Concept Bottleneck Models (CBMs) tackle the opacity of neural architectures by constructing and explaining their predictions using a set of high-level concepts. A special property of these models is that they permit concept interventions, wherein users can correct mispredicted concepts and thus improve the model's performance. Recent work, however, has shown that intervention efficacy can be highly dependent on the order in which concepts are intervened on and on the model's architecture and training hyperparameters. We argue that this is rooted in a CBM's lack of train-time incentives for the model to be appropriately receptive to concept interventions. To address this, we propose Intervention-aware Concept Embedding models (IntCEMs), a novel CBM-based architecture and training paradigm that improves a model's receptiveness to test-time interventions. Our model learns a concept intervention policy in an end-to-end fashion from where it can sample meaningful intervention trajectories at train-time. This conditions IntCEMs to effectively select and receive concept interventions when deployed at test-time. Our experiments show that IntCEMs significantly outperform state-of-the-art concept-interpretable models when provided with test-time concept interventions, demonstrating the effectiveness of our approach.

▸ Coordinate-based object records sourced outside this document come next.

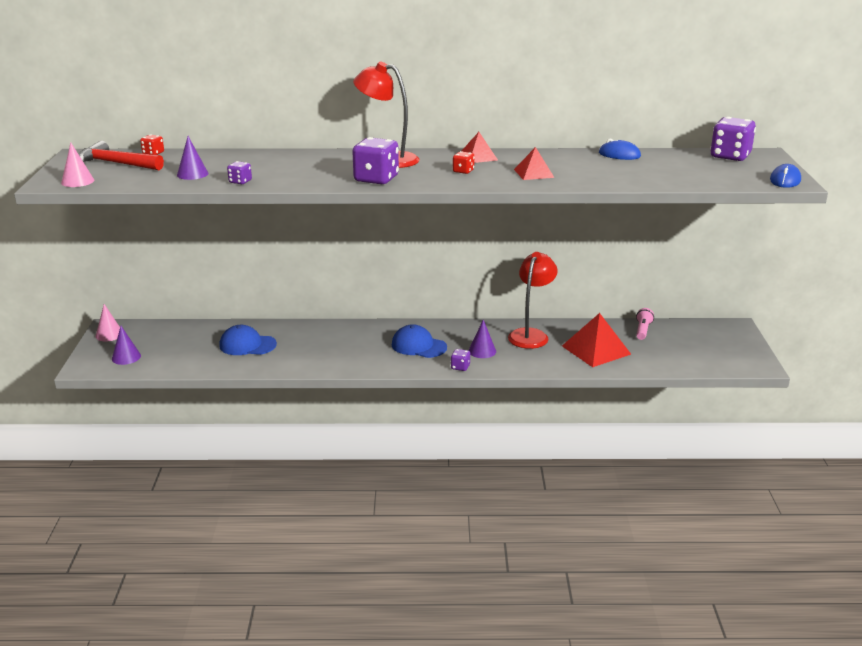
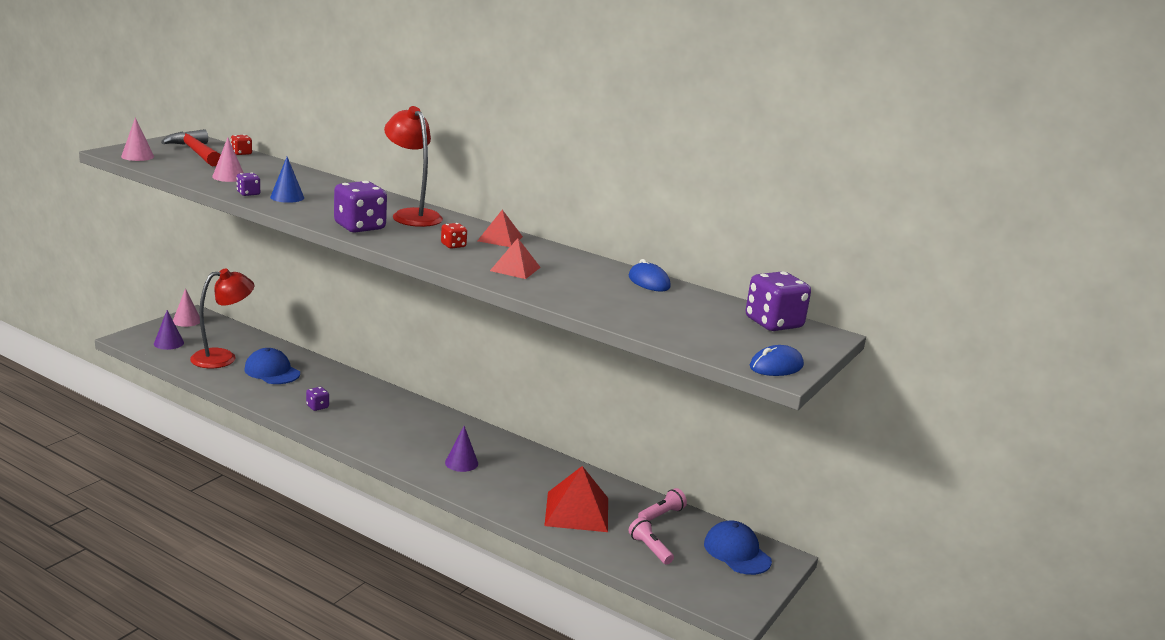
camera: 30 degrees right, 5 degrees down
purple cone [177,136,208,180] -> pink cone [212,137,244,182]
blue cap [392,324,447,358] -> blue cap moved to [704,521,772,575]
purple dice [451,349,470,371] -> purple dice moved to [306,387,329,411]
red lamp [508,252,558,349] -> red lamp moved to [190,268,254,368]
none -> blue cone [270,157,304,203]
none -> pink flashlight [628,517,674,564]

翻译：概念瓶颈模型（CBMs）通过使用一组高层概念构建和解释其预测，解决了神经架构的不透明性问题。这些模型的一个特殊性质是它们允许概念干预，即用户可以纠正错误预测的概念，从而提升模型的性能。然而，最近的研究表明，干预效果高度依赖于概念被干预的顺序、模型架构以及训练超参数。我们认为，这源于CBM在训练过程中缺乏激励模型适当接受概念干预的机制。为解决这一问题，我们提出了干预感知的概念嵌入模型（IntCEMs），这是一种基于CBM的新型架构和训练范式，旨在提升模型对测试时干预的接受能力。我们的模型以端到端的方式学习概念干预策略，从而能够在训练时采样有意义的干预轨迹。这使得IntCEMs在测试时能够有效地选择和接受概念干预。实验表明，当提供测试时概念干预时，IntCEMs显著优于当前最先进的概念可解释模型，证明了我们方法的有效性。